In the 10-year battle that followed, many were involved and deserve credit for their roles in saving the Buffalo. There were three key components.
At the core were those in the area, centering around the Ozark Society, who knew the Buffalo well, and were persistently determined to see it protected.
Second were those in the media and some outside Arkansas who took up the cause. Most Arkansas newspapers, with the notable exception of the Marshall Mountain Wave, published in Buffalo country, opposed damming. Cartoonist George Fisher lampooned the Corps and dam supporters.
National magazines featured the Buffalo and several major newspapers favored a national river. Prominent individuals such as artist Thomas Hart Benton and Supreme Court Justice William O. Douglas joined the effort.
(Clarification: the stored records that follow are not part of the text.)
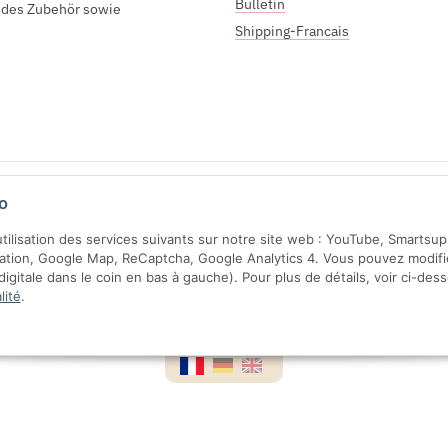
Bulletin
endes Zubehör sowie
Shipping-Francais
Sichere Zahlung mit:
o
'utilisation des services suivants sur notre site web : YouTube, Smartsu
ration, Google Map, ReCaptcha, Google Analytics 4. Vous pouvez modifi
gitale dans le coin en bas à gauche). Pour plus de détails, voir ci-des
lité
.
After a 1962 canoe trip, Douglas called the Buffalo “a national treasure worth fighting to the death to preserve.”
In Arkansas and in Washington there were, however, some obstacles within the third vital group — elected officials. Gov. Orval Faubus remained neutral for years before he announced in 1965 opposition to damming. However, U.S. Rep. Jim Trimble, representing the district where the Buffalo is located, remained steadfast behind damming. Others in the Arkansas congressional delegation were reluctant to oppose Trimble. But, as early as 1961 Senator J. William Fulbright had favored making the Buffalo part of the National Parks Service, and helped arrange a study of the Buffalo by the NPS.
A turning point came in 1966 when Republican John Paul Hammerschmidt defeated Trimble, and in 1967 Fulbright and Sen. John McClellan introduced the first Buffalo National River legislation, although the bill failed to advance.
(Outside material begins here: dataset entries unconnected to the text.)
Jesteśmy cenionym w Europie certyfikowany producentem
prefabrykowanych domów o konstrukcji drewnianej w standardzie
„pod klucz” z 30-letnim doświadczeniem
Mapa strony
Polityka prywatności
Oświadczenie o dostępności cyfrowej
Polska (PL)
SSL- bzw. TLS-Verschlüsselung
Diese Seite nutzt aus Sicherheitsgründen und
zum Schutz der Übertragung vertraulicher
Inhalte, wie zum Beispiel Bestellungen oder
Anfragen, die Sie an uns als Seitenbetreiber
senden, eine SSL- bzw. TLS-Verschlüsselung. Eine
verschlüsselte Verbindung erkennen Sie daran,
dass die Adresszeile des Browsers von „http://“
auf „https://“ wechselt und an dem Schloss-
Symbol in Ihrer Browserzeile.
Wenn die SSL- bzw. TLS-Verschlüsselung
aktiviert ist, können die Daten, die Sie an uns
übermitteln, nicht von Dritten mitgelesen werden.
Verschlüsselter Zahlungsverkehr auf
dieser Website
In 1968, as a member of Fulbright’s staff, I spent some time on the Buffalo and became more convinced than ever that the legislation was needed. In 1969, David Lambert, a colleague on Fulbright’s staff, and I were assigned to work on the legislative effort. The bill got Senate approval, and by then the NPS strongly supported it. The NPS study said the Buffalo deserved national attention not for a single quality but “an outstanding combination of qualities.” Hammerschmidt introduced a companion bill in the House, but it was not acted upon.
Again in 1971, with a new session of Congress, Fulbright and McClellan introduced a bill, as did Hammerschmidt . All the while, Arkansas supporters kept pushing the issue. This time it passed both Houses and in March 1972, President Nixon signed the legislation into law.
In 40-plus years as a National River it has become a major tourist destination with its spectacular scenery, water activities, hiking, camping, etc. I’ve just returned from a Buffalo visit and can testify once again to its special quality.
In view of this history, well told in a documentary film by Larry Foley, and considering what the Buffalo area has to offer, it is appropriate and unsurprising that many of us who love the Buffalo are distressed by the presence of the hog farm nearby.